# Bird scared of flight suit



## pidgin (Jul 5, 2019)

So I got my tiel a flightsuit 3 months ago and he is TERRIFIED of it! I left it on the outside of the cage so he can get used to it but when it goes near him he does a little scream and gets away from it. How do I train him to get used to it?? (He's also terrified of his carrier!)


----------



## Cerusia (Dec 6, 2018)

Do you use the flight suit to bring your bird outside or is it just for the diaper aspect?

If it is to bring your bird outside, you may want to take a gander at a harness (in particular the aviator) as they don't restrict the bird as much and may make him feel a bit more comfortable.

I "tricked" my cockatiel into getting used to hers.

I left the flight harness outside of the cage like you did for a while, then began to train her by holding the harness and enticing her to stick her head through the neck piece to get a treat I dangled on the other side.

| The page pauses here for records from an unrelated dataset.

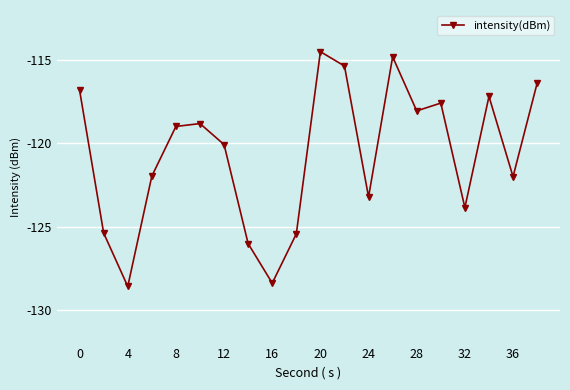

How many points are lower than both their immediate neighbors (excluding endpoints)?

6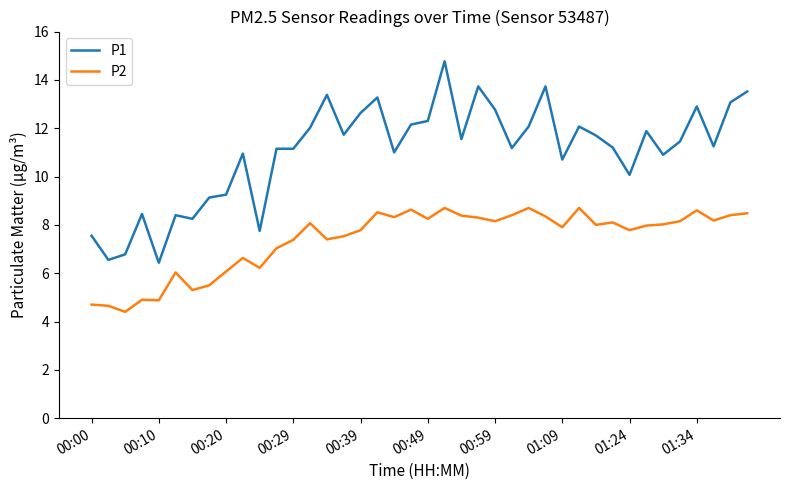

In P2, how many points are higher than both neighbors (excluding endpoints)?

11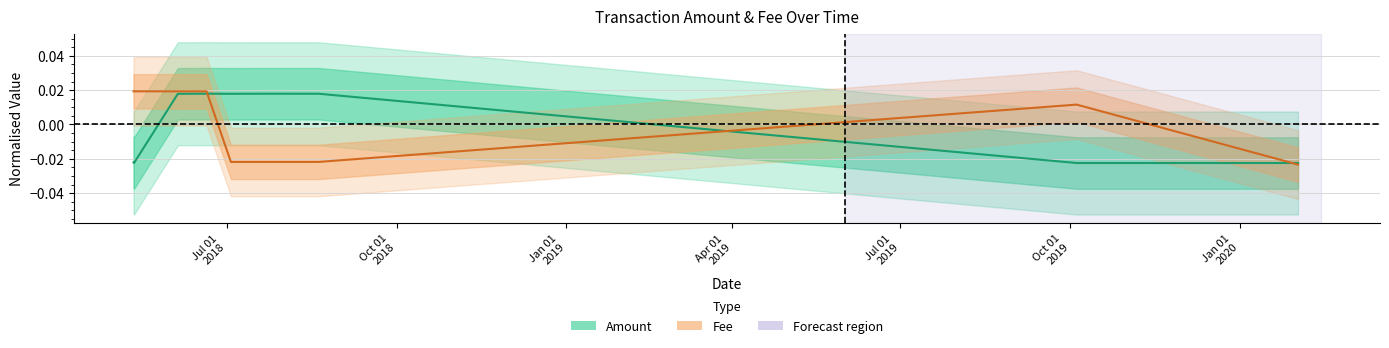

How many lines are shown in the chart?

2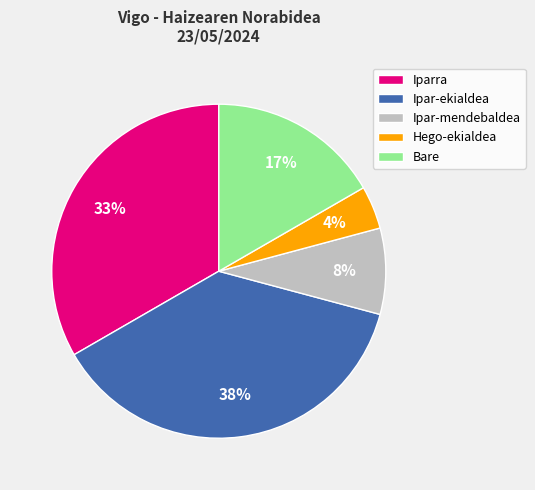

What percentage is the Ipar-ekialdea slice, to the nearest percent?

37%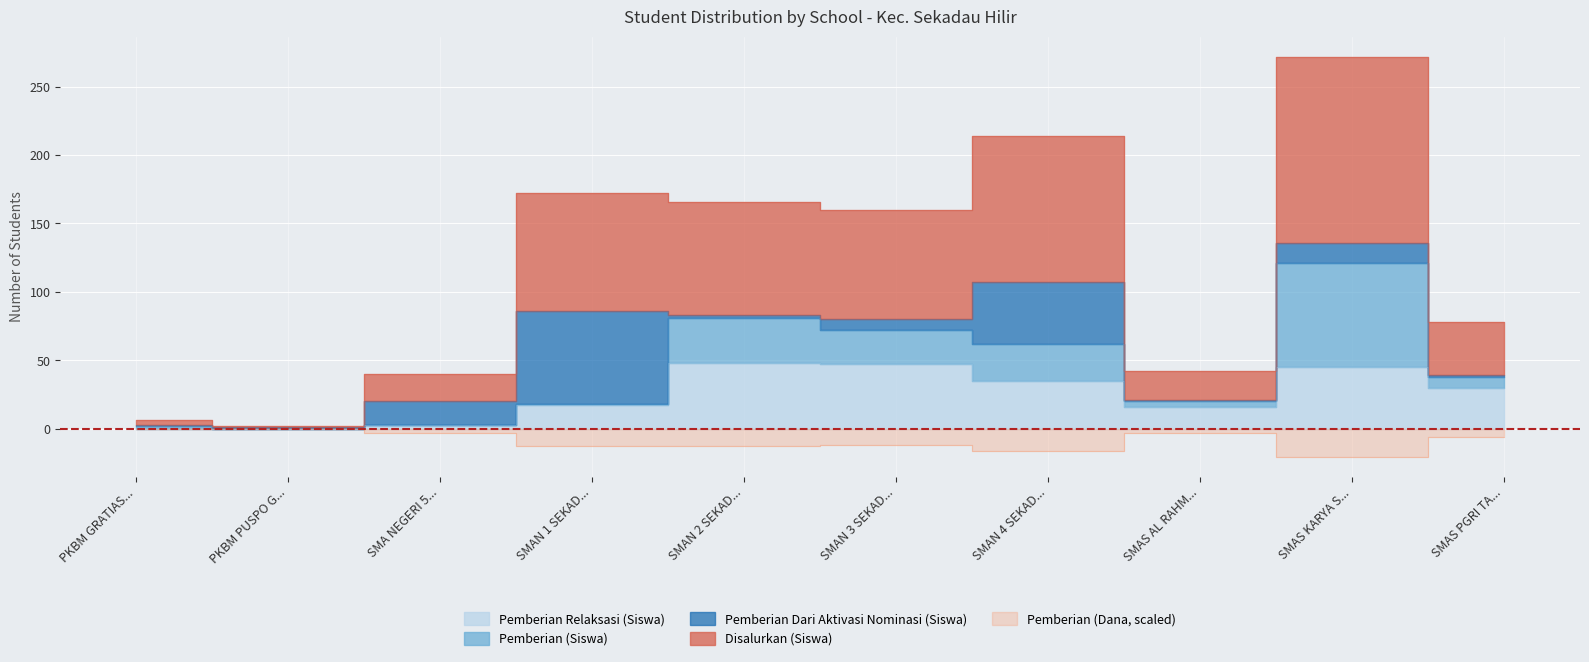

True or false: Disalurkan (Siswa) and Pemberian Relaksasi (Siswa) cross at least once.

False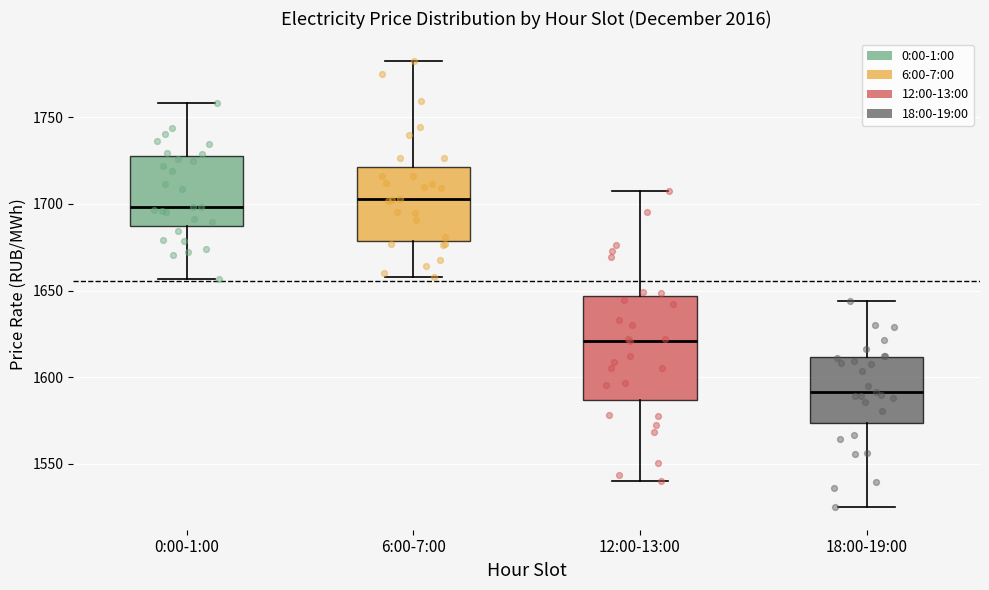

Reading left to right, read every box against the y-axis: the position of its median line, the range the box covers, and the ends of its whiskers. The values are not printed on the chart, so give them approximately, as read against the axis.

0:00-1:00: median 1700, box 1685 to 1725, whiskers 1655 to 1760
6:00-7:00: median 1705, box 1680 to 1720, whiskers 1660 to 1780
12:00-13:00: median 1620, box 1585 to 1645, whiskers 1540 to 1710
18:00-19:00: median 1590, box 1575 to 1610, whiskers 1525 to 1645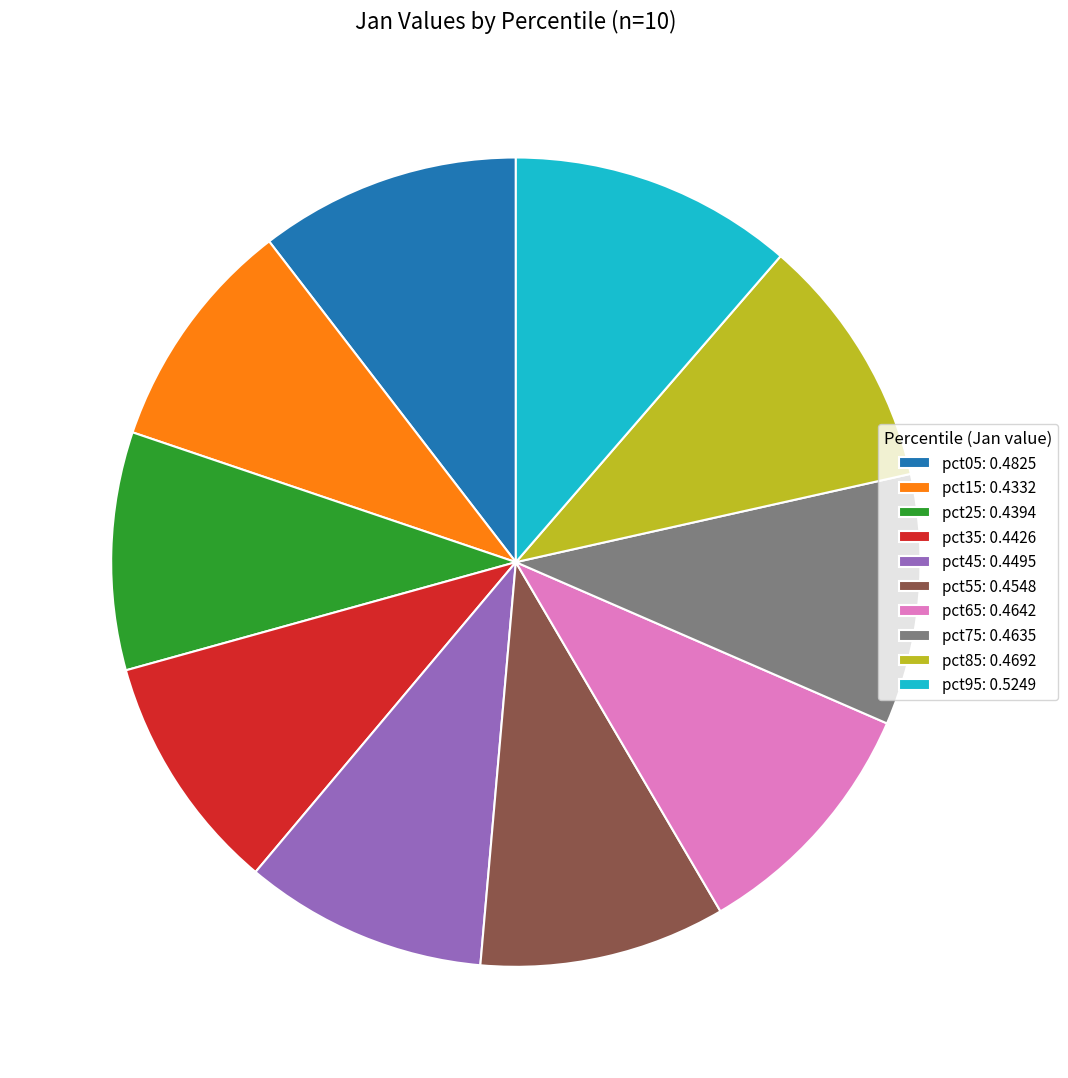

True or false: pct55: 0.4548 accounts for 10% of the total.

True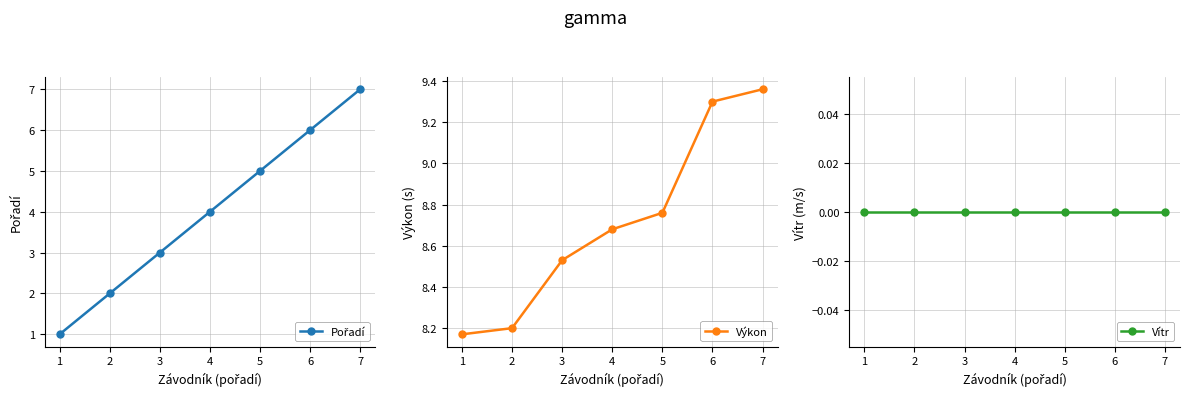

At how many categories does at least one series exceed 0?

7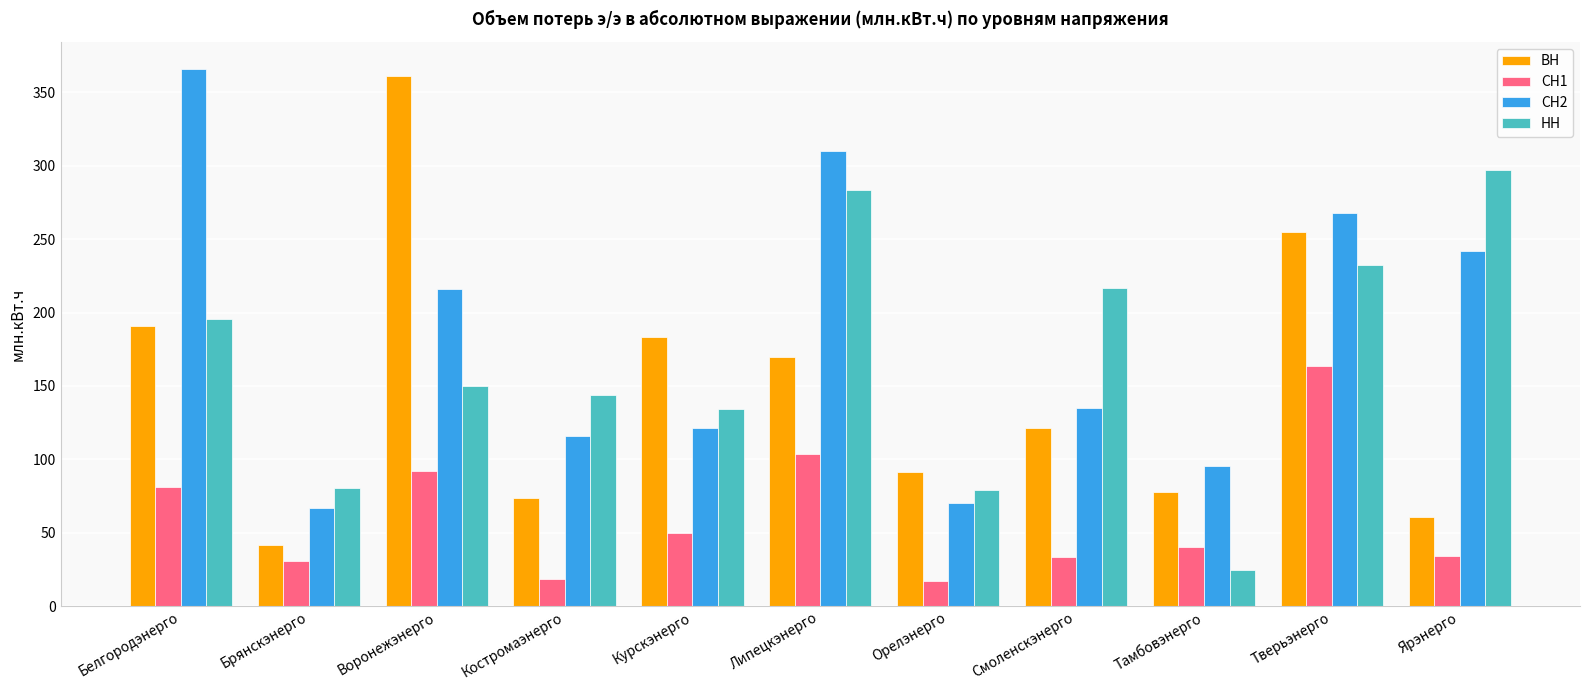

At how many categories does at least one series exceed 328?

2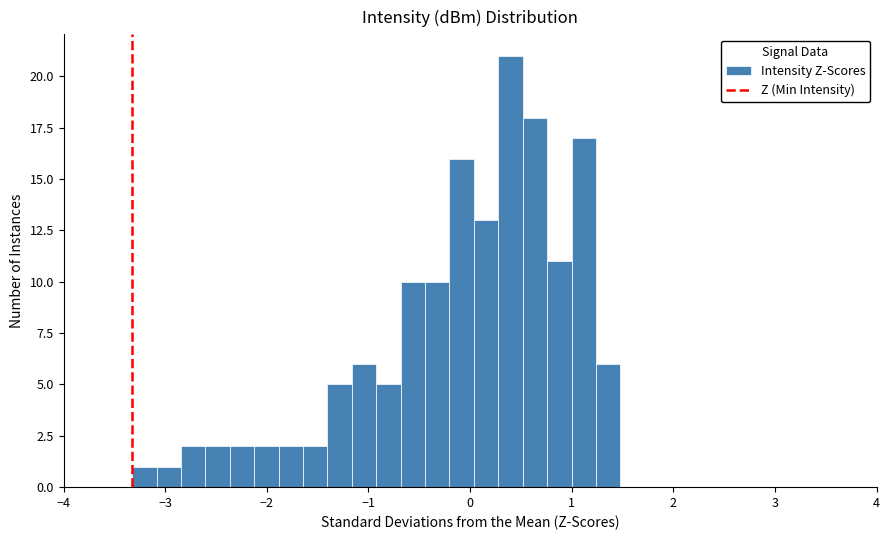

Around what value on the x-axis is the tallest bar? Give the approximate position of its centre, as read against the axis.

0.4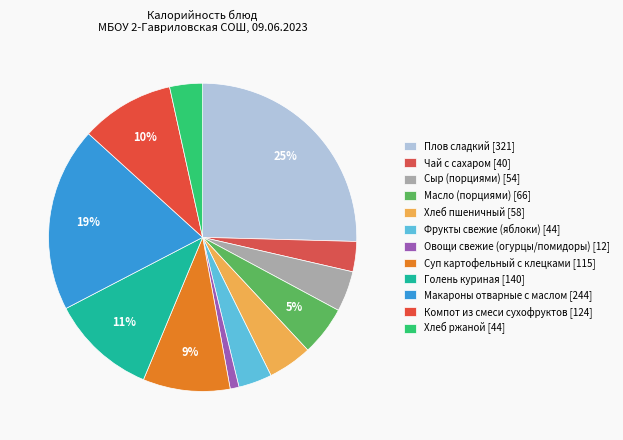

How many segments does this pie chart have?

12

I repeated this until I eventually could let go of the harness and she'd be happy to have it around her neck to munch on her treats. This took quite a while, so take your time. It's better to take a few extra days than scaring your bird.

One of the biggest tips I can also give when it comes to this is to train your bird to allow you to touch and move their wings, since you will need to do so to get them into the suit.

Keep in mind that all this does take a long time. It took my cockatiel almost half a year to get to a point where she was comfortable and not scared to let me put it on.

Make sure that when the suit is on that you make it a special occassion. Give your bird something that they don't normally get, take them outside for a little bit (if the bird is comfortable enough in the suit / the suit is secured ) You want to make sure that it is associated with a positive memory.


----------